Every painting reaches a point where there are no more steps. Ted Seth Jacobs, a draughtsman and Atelier instructor, has said that the greatest teacher is the blank page: every mark you make is right or we wrong based on its relationship to previous marks. It takes eyes to see, but it's all there on the canvas. In a sense the painting paints itself.
So this is where I am. The grisaille has been painted, the coloring established, but from here on out it's me and the canvas, hand to hand. Each day I take stock of what I've painted the day before, and plan the day to come. I frequently have to adjust the drawing. By that I mean the placement of forms and the relationship of parts to the whole. In this you can see the lines I've drawn to modify her arms. I moved her shoulder down the other day, and if I don't adjust the position of her arms she'll look like gumby. Slowly it takes shape.
Tuesday, September 3, 2013
Blue
© Williamsburg Oil Colors |
The optical properties of pigment necessitate that artists seeking to mimic the effects of light pick at least two of each primary, each tinted toward it's analogous hues. For instance, a purplish and a greenish blue would allow for a greater variety of mixtures than would a single primary blue.
The cost structure of blue paint has changed greatly over the years. For the medieval painter the best blues Ultramarine and Azurite were prohibitively expensive. Both are ground from semiprecious stones. The name of the former suggests it's origin: Ultra - Marine. Better yet, in French: Outre - Mer. Beyond the sea. The Frankish kingdom in Jerusalem. The spice trade brought this most exquisite of blues to Europe. It was the chemists Guimet and Gmelin who devised a means of synthesizing ultramarine from base materials. If ever there was an instance of an alchemical lead-into-gold procedure, this was one. The modern process brought ultramarine blue into reach for the common artist.

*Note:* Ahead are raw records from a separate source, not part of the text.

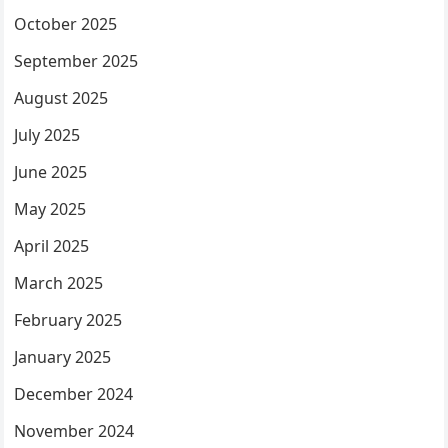
October 2025
September 2025
August 2025
July 2025
June 2025
May 2025
April 2025
March 2025
February 2025
January 2025
December 2024
November 2024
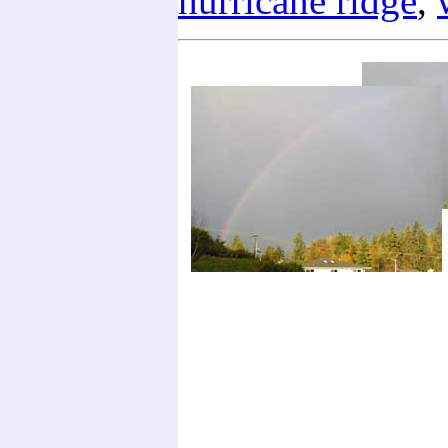
hurricane ridge
,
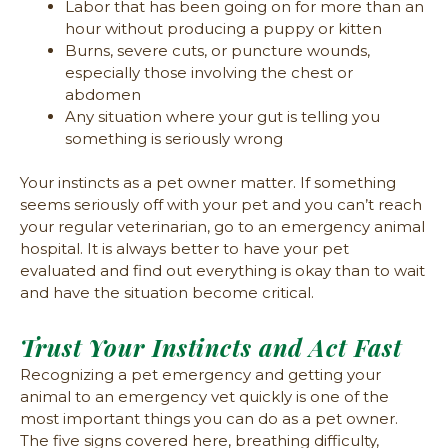
Labor that has been going on for more than an
hour without producing a puppy or kitten
Burns, severe cuts, or puncture wounds,
especially those involving the chest or
abdomen
Any situation where your gut is telling you
something is seriously wrong
Your instincts as a pet owner matter. If something
seems seriously off with your pet and you can’t reach
your regular veterinarian, go to an emergency animal
hospital. It is always better to have your pet
evaluated and find out everything is okay than to wait
and have the situation become critical.
Trust Your Instincts and Act Fast
Recognizing a pet emergency and getting your
animal to an emergency vet quickly is one of the
most important things you can do as a pet owner.
The five signs covered here, breathing difficulty,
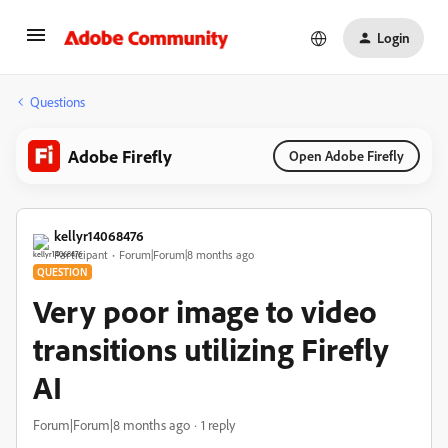
Login
Questions
Adobe Firefly
Open Adobe Firefly
kellyr14068476
Participant
Forum|Forum|8 months ago
QUESTION
Very poor image to video
transitions utilizing Firefly
AI
Forum|Forum|8 months ago
1 reply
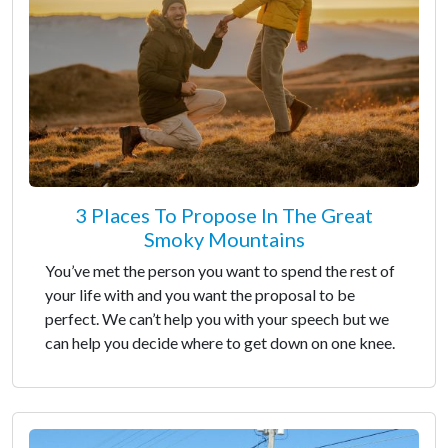
3 Places To Propose In The Great
Smoky Mountains
You’ve met the person you want to spend the rest of
your life with and you want the proposal to be
perfect. We can’t help you with your speech but we
can help you decide where to get down on one knee.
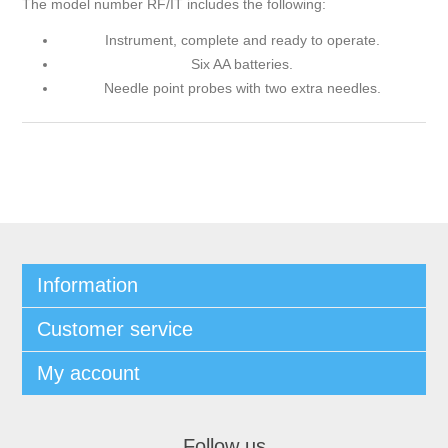
The model number RF/IT includes the following:
Instrument, complete and ready to operate.
Six AA batteries.
Needle point probes with two extra needles.
Information
Customer service
My account
Follow us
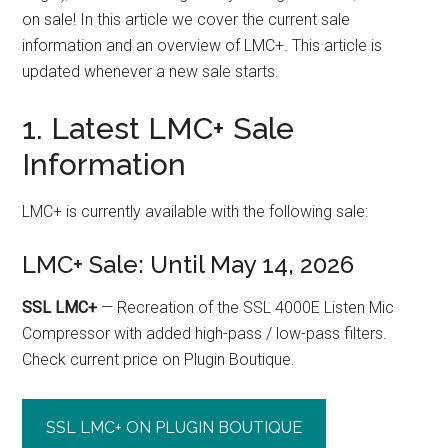
on sale! In this article we cover the current sale
information and an overview of LMC+. This article is
updated whenever a new sale starts.
1. Latest LMC+ Sale
Information
LMC+ is currently available with the following sale:
LMC+ Sale: Until May 14, 2026
SSL LMC+
— Recreation of the SSL 4000E Listen Mic
Compressor with added high-pass / low-pass filters.
Check current price on Plugin Boutique.
SSL LMC+ ON PLUGIN BOUTIQUE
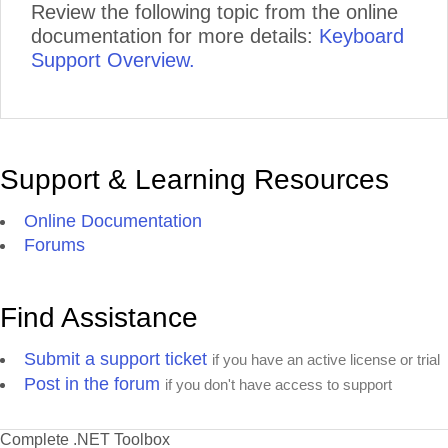
Review the following topic from the online
documentation for more details:
Keyboard
Support Overview.
Support & Learning Resources
Online Documentation
Forums
Find Assistance
Submit a support ticket
if you have an active license or trial
Post in the forum
if you don't have access to support
Complete .NET Toolbox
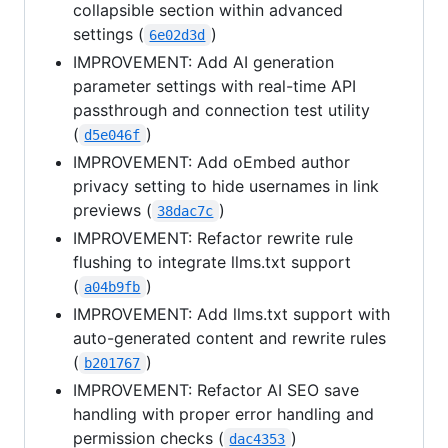
collapsible section within advanced
settings (
)
6e02d3d
IMPROVEMENT: Add AI generation
parameter settings with real-time API
passthrough and connection test utility
(
)
d5e046f
IMPROVEMENT: Add oEmbed author
privacy setting to hide usernames in link
previews (
)
38dac7c
IMPROVEMENT: Refactor rewrite rule
flushing to integrate llms.txt support
(
)
a04b9fb
IMPROVEMENT: Add llms.txt support with
auto-generated content and rewrite rules
(
)
b201767
IMPROVEMENT: Refactor AI SEO save
handling with proper error handling and
permission checks (
)
dac4353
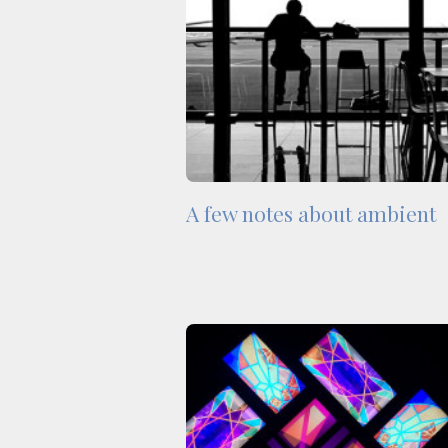
A few notes about ambient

I'm using very little ultramarine these days. I primarily rely on Cerulean and Prussian blues. Cerulean is a stunning color. A weak tinter--especially the paint made by lower calibre color makers--but the only commonly available high key blue. Manganese was thought to be a good replacement, but it's toxicity has caused it to be rare these days.
Prussian Blue was invented by possibly the worst (or luckiest) alchemist in Berlin. Johann Jacob Diesbach was trying to synthesize a red pigment. But when a solution of ferric(iron)-chloride (red-orange in color) and a solution of potassium ferrocyanide (yellow-green in color) are mixed, the result is a bluish liquid, out of which will precipitate a blue pigment.